═════ Records provided
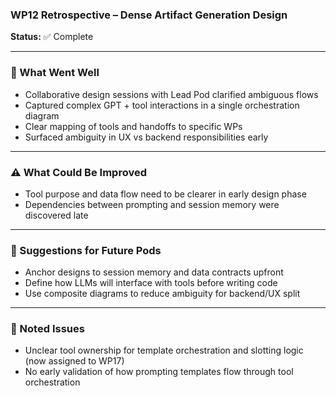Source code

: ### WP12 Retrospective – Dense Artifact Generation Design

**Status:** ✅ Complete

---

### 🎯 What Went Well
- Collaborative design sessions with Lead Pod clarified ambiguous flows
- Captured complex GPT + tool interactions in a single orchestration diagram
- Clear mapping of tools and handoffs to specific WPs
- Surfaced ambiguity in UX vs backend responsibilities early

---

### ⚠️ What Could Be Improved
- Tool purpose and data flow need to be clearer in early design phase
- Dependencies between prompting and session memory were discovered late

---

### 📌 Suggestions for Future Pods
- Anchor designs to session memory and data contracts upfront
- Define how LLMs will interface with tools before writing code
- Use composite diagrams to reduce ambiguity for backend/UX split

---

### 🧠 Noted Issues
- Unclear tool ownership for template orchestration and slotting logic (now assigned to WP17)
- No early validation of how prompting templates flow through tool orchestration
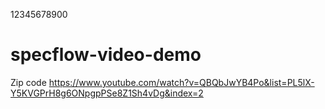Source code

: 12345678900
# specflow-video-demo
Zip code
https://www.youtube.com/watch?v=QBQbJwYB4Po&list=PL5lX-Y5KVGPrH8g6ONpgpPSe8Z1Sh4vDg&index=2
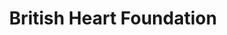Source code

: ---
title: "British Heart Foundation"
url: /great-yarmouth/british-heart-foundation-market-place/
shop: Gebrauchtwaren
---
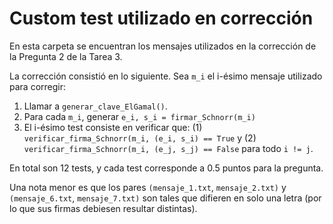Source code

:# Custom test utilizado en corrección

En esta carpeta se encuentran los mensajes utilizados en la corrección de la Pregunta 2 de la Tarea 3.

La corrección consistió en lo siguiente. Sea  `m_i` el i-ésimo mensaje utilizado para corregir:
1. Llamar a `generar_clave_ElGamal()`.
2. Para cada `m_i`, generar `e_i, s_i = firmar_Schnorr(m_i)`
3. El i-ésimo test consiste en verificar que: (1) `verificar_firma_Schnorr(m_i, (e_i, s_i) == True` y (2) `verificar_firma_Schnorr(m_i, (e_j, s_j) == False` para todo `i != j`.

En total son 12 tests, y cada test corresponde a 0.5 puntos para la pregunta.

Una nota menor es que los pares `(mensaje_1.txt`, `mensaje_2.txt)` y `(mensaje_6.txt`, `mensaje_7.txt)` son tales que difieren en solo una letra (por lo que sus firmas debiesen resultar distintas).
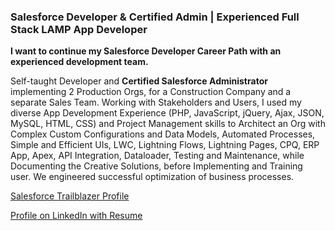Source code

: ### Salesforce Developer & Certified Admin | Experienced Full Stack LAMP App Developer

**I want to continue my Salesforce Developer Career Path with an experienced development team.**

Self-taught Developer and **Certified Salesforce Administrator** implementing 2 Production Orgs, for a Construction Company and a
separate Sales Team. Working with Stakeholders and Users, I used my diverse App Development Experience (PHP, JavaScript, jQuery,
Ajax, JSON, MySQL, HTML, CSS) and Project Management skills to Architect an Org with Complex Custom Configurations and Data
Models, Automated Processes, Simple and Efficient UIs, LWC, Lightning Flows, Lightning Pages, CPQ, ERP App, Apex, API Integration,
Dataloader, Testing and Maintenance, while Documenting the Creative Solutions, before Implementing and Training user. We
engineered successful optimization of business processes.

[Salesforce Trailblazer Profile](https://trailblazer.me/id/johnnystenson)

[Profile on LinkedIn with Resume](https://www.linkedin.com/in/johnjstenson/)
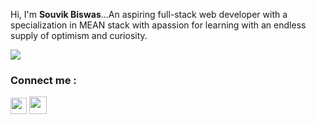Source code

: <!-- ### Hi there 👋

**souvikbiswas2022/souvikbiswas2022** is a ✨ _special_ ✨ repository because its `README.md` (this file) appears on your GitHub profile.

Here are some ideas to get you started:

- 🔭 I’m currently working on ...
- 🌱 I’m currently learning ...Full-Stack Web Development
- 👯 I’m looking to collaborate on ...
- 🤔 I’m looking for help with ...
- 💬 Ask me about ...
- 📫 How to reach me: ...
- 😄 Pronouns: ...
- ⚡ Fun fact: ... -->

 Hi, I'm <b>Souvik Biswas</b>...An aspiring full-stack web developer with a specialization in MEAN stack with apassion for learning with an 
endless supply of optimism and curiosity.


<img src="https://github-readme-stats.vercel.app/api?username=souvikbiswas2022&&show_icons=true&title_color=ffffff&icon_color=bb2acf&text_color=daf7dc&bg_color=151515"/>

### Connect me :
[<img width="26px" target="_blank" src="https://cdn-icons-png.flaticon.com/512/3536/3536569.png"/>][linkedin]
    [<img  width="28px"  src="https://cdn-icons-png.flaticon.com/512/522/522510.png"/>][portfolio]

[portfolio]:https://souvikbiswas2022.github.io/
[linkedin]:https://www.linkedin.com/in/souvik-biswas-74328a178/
══════════
*Your instructions*.
Return every line from the lines above that contains the word "corrección".

*Response for this exercise*.
:# Custom test utilizado en corrección
En esta carpeta se encuentran los mensajes utilizados en la corrección de la Pregunta 2 de la Tarea 3.
La corrección consistió en lo siguiente. Sea  `m_i` el i-ésimo mensaje utilizado para corregir:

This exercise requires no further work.